Backlash Erupts as Gun Violence Groups Slam The Drama Over Misaligned Marketing
March for Our Lives accuses the film of making light of real-world tragedies.
So, here comes another A24 movie ready to spark some heated conversations—maybe even more so than usual. The studio's never really been afraid of uncomfortable territory, but with The Drama, it might have bitten off more than it can chew, at least in the opinion of more than a few viewers and advocates. This time out, we're getting a film that wades directly into the messy, endlessly polarizing topic of school shootings, but with a tone that not everyone is buying.
Who's Involved (and Why the Controversy Is Already Boiling)
On the creative side, you've got Norwegian director Kristoffer Borgli bringing together Robert Pattinson and Zendaya as the film's leads—a combo designed to get attention. The premise: Emma (Zendaya) and Charlie (Pattinson) are on the verge of getting married when they start trading confessions about their pasts. Charlie reveals that, as a teen, he was a cyberbully; Emma drops a much heavier bombshell: she once planned a school shooting and actually brought a gun to school. The rest of the movie focuses on how this revelation upends not just their relationship, but their entire social world.

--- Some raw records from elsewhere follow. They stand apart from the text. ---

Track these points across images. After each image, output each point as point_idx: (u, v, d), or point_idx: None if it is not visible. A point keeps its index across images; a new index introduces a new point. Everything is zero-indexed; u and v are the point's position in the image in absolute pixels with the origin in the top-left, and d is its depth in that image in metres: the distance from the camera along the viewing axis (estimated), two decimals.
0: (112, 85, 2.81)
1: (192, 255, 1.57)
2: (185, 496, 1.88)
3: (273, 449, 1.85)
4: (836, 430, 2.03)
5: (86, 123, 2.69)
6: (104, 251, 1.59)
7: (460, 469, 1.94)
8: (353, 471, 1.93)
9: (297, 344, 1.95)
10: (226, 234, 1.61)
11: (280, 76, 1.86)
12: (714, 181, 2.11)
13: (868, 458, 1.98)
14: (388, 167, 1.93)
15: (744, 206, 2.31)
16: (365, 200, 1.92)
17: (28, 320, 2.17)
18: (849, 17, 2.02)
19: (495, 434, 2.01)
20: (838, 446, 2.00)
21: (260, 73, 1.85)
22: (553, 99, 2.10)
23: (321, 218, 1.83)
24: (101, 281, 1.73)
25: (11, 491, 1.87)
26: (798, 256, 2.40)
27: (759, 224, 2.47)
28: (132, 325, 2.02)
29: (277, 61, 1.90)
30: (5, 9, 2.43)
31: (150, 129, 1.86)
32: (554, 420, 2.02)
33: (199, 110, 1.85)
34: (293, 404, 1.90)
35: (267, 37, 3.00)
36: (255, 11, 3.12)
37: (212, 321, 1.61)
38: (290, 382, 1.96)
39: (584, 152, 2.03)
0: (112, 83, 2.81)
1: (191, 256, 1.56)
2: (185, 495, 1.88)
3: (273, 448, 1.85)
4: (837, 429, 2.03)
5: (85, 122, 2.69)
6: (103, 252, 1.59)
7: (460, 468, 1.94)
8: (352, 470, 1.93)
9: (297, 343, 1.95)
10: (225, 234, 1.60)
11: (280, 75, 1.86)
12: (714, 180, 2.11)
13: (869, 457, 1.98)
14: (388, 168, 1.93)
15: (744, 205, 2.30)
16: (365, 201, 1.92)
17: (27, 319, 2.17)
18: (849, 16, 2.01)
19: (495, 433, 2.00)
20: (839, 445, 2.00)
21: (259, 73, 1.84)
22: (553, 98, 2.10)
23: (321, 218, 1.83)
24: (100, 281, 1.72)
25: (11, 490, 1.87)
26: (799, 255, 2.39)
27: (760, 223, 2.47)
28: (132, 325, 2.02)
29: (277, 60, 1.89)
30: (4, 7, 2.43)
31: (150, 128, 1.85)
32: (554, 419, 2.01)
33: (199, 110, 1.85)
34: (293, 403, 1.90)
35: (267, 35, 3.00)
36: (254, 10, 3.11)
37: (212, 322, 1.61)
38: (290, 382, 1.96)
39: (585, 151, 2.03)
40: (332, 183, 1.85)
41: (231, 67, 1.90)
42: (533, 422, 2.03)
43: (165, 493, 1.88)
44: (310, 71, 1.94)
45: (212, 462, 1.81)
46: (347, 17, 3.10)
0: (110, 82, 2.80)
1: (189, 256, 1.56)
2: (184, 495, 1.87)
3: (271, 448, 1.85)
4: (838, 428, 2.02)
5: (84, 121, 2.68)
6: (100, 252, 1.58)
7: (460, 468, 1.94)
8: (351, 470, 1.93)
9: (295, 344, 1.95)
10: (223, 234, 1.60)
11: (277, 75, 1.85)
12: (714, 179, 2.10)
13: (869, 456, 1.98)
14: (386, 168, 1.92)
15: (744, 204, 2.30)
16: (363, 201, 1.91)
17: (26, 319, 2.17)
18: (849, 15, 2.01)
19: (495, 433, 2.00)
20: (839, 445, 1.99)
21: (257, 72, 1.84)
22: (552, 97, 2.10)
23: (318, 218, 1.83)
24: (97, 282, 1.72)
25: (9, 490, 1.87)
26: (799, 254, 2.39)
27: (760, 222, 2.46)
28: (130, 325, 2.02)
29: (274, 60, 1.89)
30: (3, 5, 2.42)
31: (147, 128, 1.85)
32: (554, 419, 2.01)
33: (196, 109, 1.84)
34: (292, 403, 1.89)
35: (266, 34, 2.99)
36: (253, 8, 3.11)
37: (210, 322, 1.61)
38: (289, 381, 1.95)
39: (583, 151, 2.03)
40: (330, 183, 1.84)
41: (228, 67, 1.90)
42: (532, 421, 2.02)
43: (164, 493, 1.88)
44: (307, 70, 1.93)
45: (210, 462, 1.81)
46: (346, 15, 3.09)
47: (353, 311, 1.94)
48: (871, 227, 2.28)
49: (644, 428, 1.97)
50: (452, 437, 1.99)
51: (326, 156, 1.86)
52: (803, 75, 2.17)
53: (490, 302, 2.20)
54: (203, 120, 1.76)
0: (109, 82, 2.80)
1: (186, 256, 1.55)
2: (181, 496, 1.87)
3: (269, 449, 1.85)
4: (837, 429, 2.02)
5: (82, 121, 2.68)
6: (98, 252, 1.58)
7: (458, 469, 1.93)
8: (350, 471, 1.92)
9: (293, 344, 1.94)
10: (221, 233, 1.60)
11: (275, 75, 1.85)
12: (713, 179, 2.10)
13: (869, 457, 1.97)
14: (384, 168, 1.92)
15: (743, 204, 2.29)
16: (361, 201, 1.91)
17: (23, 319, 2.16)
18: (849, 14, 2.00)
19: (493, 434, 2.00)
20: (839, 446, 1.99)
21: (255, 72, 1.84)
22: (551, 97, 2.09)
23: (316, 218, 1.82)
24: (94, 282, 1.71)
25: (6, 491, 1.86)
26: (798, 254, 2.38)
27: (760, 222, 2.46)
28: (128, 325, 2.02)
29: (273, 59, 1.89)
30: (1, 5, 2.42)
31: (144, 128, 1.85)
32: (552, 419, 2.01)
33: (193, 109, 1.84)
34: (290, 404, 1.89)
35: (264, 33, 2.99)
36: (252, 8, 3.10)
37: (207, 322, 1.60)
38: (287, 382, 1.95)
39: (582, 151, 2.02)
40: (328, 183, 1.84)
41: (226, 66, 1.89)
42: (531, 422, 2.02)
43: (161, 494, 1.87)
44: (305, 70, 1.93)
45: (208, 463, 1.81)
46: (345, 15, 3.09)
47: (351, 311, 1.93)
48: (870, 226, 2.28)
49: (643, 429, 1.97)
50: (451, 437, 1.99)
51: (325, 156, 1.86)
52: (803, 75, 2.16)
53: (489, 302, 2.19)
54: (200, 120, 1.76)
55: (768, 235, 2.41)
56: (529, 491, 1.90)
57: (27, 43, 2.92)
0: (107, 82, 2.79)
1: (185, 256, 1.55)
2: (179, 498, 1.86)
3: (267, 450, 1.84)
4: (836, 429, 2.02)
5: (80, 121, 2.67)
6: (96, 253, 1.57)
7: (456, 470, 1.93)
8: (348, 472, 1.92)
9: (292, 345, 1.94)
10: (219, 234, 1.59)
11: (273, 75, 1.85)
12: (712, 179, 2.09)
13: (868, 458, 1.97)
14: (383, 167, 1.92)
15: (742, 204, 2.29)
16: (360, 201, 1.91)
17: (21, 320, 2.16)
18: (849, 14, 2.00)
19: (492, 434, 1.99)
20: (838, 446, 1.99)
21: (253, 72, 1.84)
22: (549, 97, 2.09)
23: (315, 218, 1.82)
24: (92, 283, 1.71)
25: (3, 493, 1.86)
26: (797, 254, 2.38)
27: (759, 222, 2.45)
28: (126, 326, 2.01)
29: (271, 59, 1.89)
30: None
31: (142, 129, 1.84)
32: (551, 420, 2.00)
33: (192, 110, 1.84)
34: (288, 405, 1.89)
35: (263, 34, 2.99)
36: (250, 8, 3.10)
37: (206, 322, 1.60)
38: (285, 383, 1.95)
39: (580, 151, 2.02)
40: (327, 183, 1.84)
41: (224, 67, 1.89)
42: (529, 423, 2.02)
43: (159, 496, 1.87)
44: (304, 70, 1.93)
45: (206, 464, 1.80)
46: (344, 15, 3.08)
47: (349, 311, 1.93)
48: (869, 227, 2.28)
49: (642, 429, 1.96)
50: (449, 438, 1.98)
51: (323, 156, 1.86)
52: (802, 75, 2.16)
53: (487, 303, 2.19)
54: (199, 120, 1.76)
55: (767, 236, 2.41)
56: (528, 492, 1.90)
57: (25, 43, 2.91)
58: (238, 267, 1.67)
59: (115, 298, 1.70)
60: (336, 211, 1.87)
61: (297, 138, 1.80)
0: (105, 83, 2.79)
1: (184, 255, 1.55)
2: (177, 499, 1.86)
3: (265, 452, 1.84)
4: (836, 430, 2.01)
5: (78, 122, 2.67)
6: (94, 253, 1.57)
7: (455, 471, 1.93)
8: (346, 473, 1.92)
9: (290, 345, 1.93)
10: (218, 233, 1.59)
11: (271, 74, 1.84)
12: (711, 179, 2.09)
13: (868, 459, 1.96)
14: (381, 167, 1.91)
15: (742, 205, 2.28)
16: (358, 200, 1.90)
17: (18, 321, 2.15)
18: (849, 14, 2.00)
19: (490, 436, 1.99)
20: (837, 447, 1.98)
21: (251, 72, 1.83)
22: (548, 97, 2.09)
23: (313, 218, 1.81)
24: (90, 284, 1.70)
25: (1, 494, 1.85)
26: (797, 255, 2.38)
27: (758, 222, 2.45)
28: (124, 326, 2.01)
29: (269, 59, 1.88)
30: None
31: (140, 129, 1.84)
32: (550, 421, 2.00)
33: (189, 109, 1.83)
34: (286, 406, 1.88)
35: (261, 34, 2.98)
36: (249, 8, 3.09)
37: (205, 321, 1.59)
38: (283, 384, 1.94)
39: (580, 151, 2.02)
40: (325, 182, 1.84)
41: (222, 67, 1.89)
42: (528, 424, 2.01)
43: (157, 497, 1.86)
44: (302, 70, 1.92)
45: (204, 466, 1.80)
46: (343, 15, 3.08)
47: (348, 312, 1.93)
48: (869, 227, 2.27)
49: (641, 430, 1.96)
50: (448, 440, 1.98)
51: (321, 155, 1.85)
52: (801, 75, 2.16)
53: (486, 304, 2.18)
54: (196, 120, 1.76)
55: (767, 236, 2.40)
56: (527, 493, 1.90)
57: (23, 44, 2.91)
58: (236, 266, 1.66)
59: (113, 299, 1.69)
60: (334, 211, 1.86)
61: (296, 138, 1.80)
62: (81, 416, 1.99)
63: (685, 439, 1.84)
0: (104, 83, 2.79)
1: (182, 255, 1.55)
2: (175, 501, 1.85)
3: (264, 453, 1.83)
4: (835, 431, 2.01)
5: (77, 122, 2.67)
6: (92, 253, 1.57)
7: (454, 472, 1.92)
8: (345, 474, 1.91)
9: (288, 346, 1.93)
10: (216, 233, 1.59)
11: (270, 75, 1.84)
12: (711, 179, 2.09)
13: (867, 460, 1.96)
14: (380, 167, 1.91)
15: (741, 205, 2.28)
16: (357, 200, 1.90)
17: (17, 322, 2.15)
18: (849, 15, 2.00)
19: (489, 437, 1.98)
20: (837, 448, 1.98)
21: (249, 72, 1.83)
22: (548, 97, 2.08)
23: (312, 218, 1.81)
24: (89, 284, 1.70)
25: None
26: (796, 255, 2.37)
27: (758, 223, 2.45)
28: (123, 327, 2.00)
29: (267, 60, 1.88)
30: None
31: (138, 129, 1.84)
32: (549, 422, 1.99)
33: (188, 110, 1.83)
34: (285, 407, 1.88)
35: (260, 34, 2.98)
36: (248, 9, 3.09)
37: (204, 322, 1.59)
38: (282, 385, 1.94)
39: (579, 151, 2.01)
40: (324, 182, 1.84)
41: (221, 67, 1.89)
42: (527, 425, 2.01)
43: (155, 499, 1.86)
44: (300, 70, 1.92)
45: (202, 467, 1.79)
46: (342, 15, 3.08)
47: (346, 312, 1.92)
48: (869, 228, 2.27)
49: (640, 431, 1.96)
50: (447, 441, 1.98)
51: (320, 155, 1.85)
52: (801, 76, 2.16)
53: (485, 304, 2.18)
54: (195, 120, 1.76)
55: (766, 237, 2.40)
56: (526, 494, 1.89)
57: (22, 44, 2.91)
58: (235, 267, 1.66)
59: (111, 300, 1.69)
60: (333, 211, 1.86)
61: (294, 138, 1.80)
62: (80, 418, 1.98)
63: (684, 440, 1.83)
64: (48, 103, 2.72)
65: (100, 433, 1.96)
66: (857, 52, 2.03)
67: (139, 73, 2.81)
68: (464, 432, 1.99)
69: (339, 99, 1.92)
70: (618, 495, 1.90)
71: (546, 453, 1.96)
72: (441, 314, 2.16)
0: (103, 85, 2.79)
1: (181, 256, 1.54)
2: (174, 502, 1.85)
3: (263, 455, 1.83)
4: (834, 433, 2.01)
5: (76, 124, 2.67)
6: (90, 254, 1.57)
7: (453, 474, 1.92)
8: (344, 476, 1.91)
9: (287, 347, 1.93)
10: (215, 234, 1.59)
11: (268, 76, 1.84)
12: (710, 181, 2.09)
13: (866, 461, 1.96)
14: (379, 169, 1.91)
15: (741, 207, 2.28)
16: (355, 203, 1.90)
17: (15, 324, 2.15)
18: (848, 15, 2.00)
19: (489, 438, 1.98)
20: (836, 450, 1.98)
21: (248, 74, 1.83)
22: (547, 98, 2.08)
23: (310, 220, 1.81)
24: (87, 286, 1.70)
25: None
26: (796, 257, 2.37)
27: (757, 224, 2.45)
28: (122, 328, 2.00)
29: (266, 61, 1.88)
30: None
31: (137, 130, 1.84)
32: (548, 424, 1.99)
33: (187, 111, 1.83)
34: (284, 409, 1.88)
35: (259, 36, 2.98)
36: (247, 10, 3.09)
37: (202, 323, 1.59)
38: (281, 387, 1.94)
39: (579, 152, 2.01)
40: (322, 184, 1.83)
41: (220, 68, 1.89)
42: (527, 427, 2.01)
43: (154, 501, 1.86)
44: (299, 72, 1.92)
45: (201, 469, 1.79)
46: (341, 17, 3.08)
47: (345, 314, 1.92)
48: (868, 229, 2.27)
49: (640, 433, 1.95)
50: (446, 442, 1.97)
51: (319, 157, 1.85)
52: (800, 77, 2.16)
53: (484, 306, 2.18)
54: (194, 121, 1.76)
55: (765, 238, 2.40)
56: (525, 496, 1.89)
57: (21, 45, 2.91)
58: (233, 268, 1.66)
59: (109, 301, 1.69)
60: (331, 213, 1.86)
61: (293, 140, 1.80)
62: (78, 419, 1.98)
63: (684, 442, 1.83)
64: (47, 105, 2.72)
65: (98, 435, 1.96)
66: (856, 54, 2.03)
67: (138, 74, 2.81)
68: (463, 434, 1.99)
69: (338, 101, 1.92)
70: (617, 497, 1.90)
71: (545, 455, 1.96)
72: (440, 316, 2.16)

The Backlash You Probably Saw Coming
Unsurprisingly, not everybody thinks this edgy setup is brilliant or responsible. Some critics are calling The Drama out for being too cavalier—essentially, for making a joke or a spectacle out of something deadly serious, especially in the U.S. context.
The group that has come out swinging the hardest so far: March for Our Lives, the gun violence advocacy org started by survivors of the Parkland shooting. As soon as the marketing push for the film began, the group issued a critical statement on Instagram, taking aim at both the content and the tone of the way A24 is promoting things. Here’s how they put it:
'The film may be attempting to engage real questions about accountability and change, but A24’s marketing does not meet it there ... With a subject this serious, especially in the U.S., that conversation cannot begin and end on screen. It has to carry through in how the film is presented. We understand that art can provoke discomfort and use humor to approach difficult subjects. But when something like a school shooting is treated lightly or played for irony, it raises a deeper question: what kind of conversation is this meant to start?'
In other words—not only is the movie itself potentially crossing a line, but the way it’s being packaged for audiences feels dismissive, if not outright offensive, to people who have to live with the reality of these tragedies.

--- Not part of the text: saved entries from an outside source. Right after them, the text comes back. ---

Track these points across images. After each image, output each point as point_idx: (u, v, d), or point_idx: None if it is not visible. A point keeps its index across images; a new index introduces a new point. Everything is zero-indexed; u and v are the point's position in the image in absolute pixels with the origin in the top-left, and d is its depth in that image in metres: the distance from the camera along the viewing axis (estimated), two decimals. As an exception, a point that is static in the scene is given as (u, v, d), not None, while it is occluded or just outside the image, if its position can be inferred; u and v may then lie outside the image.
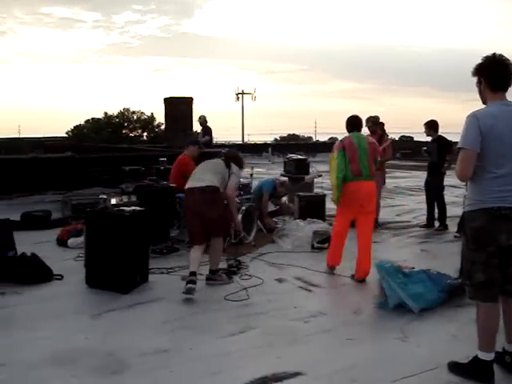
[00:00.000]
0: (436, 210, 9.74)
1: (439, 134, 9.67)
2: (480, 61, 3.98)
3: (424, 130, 9.85)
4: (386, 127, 10.46)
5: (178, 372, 4.16)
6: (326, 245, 8.04)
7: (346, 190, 6.49)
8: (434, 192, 9.69)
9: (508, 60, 3.90)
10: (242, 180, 7.41)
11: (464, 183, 4.28)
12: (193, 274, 5.81)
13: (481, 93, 4.02)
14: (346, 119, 6.93)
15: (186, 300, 5.70)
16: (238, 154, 7.15)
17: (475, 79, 4.04)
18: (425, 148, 9.98)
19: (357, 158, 6.52)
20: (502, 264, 3.87)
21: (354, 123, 6.89)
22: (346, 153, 6.53)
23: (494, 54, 3.95)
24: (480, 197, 3.88)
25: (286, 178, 10.31)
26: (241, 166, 6.84)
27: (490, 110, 3.87)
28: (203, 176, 6.31)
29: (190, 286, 5.69)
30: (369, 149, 6.65)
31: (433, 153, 9.65)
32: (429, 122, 9.77)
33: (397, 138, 34.74)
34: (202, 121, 15.63)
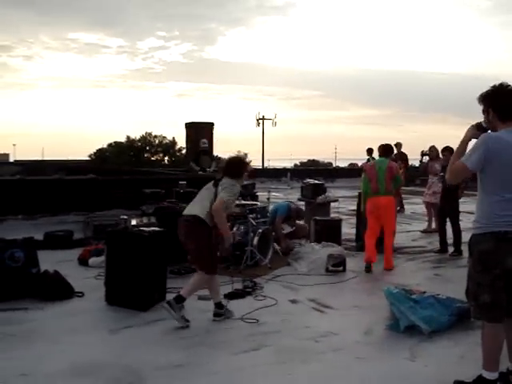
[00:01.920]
0: (450, 236, 9.83)
1: None
2: (487, 90, 4.08)
3: (442, 155, 10.05)
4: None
5: (192, 385, 4.32)
6: (341, 268, 8.19)
7: (368, 204, 8.57)
8: (450, 217, 9.79)
9: None
10: (241, 190, 6.37)
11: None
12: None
13: (489, 121, 4.11)
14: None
15: (202, 319, 5.88)
16: (233, 160, 6.25)
17: (482, 107, 4.14)
18: (442, 174, 10.11)
19: (375, 178, 8.43)
20: (508, 286, 3.98)
21: (383, 151, 8.86)
22: (366, 175, 8.62)
23: (502, 83, 4.05)
24: (487, 220, 4.00)
25: (302, 206, 10.41)
26: (237, 173, 5.96)
27: (503, 136, 3.96)
28: (192, 203, 5.97)
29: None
30: (387, 170, 8.42)
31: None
32: (446, 147, 9.97)
33: (417, 165, 34.70)
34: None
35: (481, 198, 4.09)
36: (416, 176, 22.16)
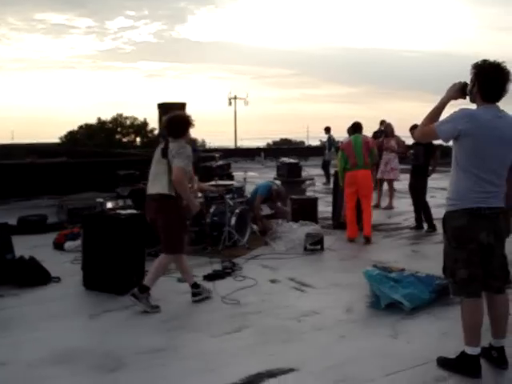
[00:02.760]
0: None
1: None
2: (481, 63, 3.94)
3: (410, 133, 10.03)
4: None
5: (174, 369, 4.27)
6: (319, 247, 8.20)
7: (347, 177, 9.04)
8: (419, 194, 9.88)
9: (509, 73, 3.89)
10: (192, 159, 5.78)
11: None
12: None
13: (471, 92, 4.04)
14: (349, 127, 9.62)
15: (182, 301, 5.85)
16: (174, 118, 5.76)
17: (471, 75, 4.00)
18: (411, 151, 10.15)
19: (353, 153, 8.91)
20: (483, 261, 4.01)
21: (354, 128, 9.37)
22: (344, 152, 9.04)
23: (499, 64, 3.89)
24: (460, 197, 4.01)
25: (282, 188, 10.37)
26: (181, 131, 5.64)
27: (481, 114, 3.93)
28: (152, 181, 5.72)
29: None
30: (363, 145, 8.96)
31: (419, 156, 9.81)
32: (415, 125, 9.95)
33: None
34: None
35: (454, 174, 4.08)
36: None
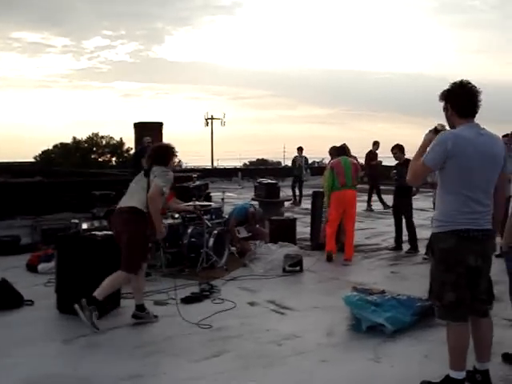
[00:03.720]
0: (405, 233, 9.89)
1: (406, 157, 9.85)
2: (447, 87, 4.07)
3: (392, 153, 10.05)
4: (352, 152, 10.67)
5: (152, 396, 4.15)
6: (298, 268, 8.11)
7: (334, 196, 9.13)
8: (404, 215, 9.83)
9: (475, 87, 3.99)
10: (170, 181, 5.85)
11: (431, 206, 4.37)
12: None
13: (448, 119, 4.12)
14: (331, 147, 10.22)
15: (159, 325, 5.71)
16: (160, 147, 6.10)
17: (442, 104, 4.15)
18: (394, 171, 10.14)
19: (343, 173, 9.08)
20: (470, 284, 3.95)
21: (341, 150, 9.60)
22: (333, 170, 9.15)
23: (462, 81, 4.02)
24: (448, 218, 3.96)
25: (258, 210, 10.31)
26: (165, 160, 5.82)
27: (463, 133, 3.93)
28: (127, 196, 5.80)
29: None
30: (352, 166, 9.20)
31: (402, 176, 9.79)
32: (396, 145, 10.01)
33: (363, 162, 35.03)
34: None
35: (441, 195, 4.06)
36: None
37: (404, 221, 9.89)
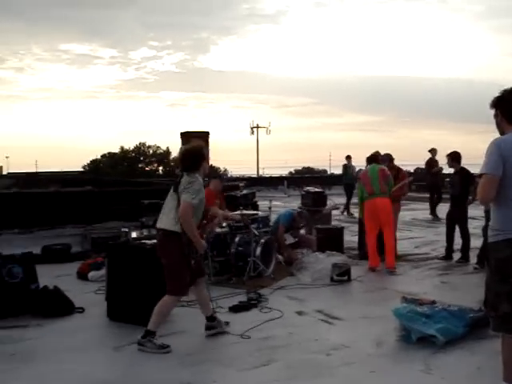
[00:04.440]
0: (456, 242, 9.72)
1: (461, 165, 9.70)
2: (498, 94, 4.02)
3: (447, 161, 9.91)
4: (402, 159, 10.60)
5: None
6: (346, 277, 8.05)
7: (365, 207, 9.14)
8: (459, 224, 9.67)
9: None
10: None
11: (483, 215, 4.29)
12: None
13: (498, 125, 4.06)
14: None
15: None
16: (187, 151, 5.61)
17: (493, 111, 4.09)
18: (448, 180, 10.01)
19: (369, 181, 9.01)
20: None
21: (371, 159, 9.52)
22: (360, 181, 9.32)
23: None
24: (504, 227, 3.87)
25: (304, 211, 10.35)
26: (195, 165, 5.43)
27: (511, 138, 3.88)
28: (161, 214, 5.56)
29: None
30: (379, 172, 9.02)
31: (455, 185, 9.65)
32: (450, 153, 9.80)
33: (412, 170, 34.73)
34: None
35: (495, 204, 3.96)
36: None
37: (458, 230, 9.72)
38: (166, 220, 5.39)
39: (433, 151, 16.00)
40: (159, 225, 5.48)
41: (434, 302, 6.06)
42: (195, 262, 5.44)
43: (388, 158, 10.03)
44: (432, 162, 15.92)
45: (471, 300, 6.23)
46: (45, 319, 6.22)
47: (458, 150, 9.82)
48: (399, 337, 5.53)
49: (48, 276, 7.46)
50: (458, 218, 9.68)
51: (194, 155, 5.49)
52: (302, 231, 10.44)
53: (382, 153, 9.96)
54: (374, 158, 9.52)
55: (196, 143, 5.83)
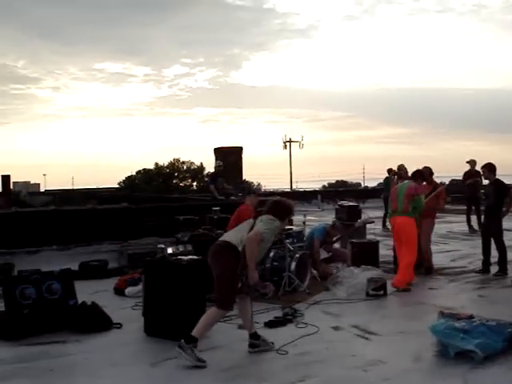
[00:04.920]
0: (493, 255, 9.58)
1: (496, 177, 9.56)
2: None
3: (482, 173, 9.80)
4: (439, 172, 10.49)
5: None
6: (382, 292, 7.99)
7: (391, 223, 9.39)
8: (493, 236, 9.53)
9: None
10: (285, 227, 6.41)
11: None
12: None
13: None
14: None
15: (243, 349, 5.73)
16: (281, 201, 5.97)
17: None
18: (483, 191, 9.89)
19: (395, 198, 8.91)
20: None
21: (412, 175, 9.37)
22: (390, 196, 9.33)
23: None
24: None
25: (337, 223, 10.32)
26: (281, 214, 5.74)
27: None
28: (228, 232, 6.09)
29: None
30: (405, 191, 8.77)
31: (490, 196, 9.53)
32: (487, 164, 9.63)
33: (447, 182, 34.31)
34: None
35: None
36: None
37: (493, 242, 9.59)
38: (233, 236, 5.66)
39: (472, 162, 15.64)
40: (223, 238, 5.74)
41: (471, 317, 5.98)
42: (242, 284, 5.54)
43: (428, 172, 9.86)
44: (469, 174, 15.55)
45: (510, 314, 6.15)
46: (83, 335, 6.31)
47: (491, 161, 9.71)
48: (437, 352, 5.48)
49: (86, 292, 7.58)
50: (492, 230, 9.56)
51: (286, 210, 5.85)
52: (337, 245, 10.41)
53: (419, 166, 9.79)
54: (413, 175, 9.27)
55: (288, 202, 6.02)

The Stakes, According to Survivors
If you want a sense of just how personal this is, Jackie Corin, who is both a founder of March for Our Lives and a Parkland shooting survivor, spoke to The Hollywood Reporter to further unpack the group's unease. Corin’s whole point: whether or not the filmmakers have the best intentions, portraying something as heavy as an almost-school shooting is not a minor artistic choice. Oversimplify, joke, or aim for edgy irony, and you risk flattening the real-world trauma behind the headlines. She put it something like this:
'Gun violence, particularly in schools, is not just another dramatic device. Art has the capacity to deepen public understanding and create emotional clarity and awareness, but it can also flatten and distort reality, especially when it leans on shorthand or tries to make something more palatable than it actually is. With something like a near school shooting, even small tonal choices can shift whether a story feels productive or dismissive.'
Translation: this is not a time for cute irony or clever jokes—if you’re going to tackle this subject, you’d better earn it.
The Main Players
- Cast: Zendaya (Emma), Robert Pattinson (Charlie)
- Director: Kristoffer Borgli
- Plot in a nutshell: Two people, one week away from their wedding, have everything blown up by a secret that’s way, way darker than anyone expected.
What Now?
The bottom line: A24’s The Drama hasn’t even hit theaters yet, but the arguments about whether it’s bold art or just plain insensitive are already in full swing. Whether you’re eager to see what all the fuss is about, or you think the movie’s premise is a terrible idea, expect plenty of debate when this one lands.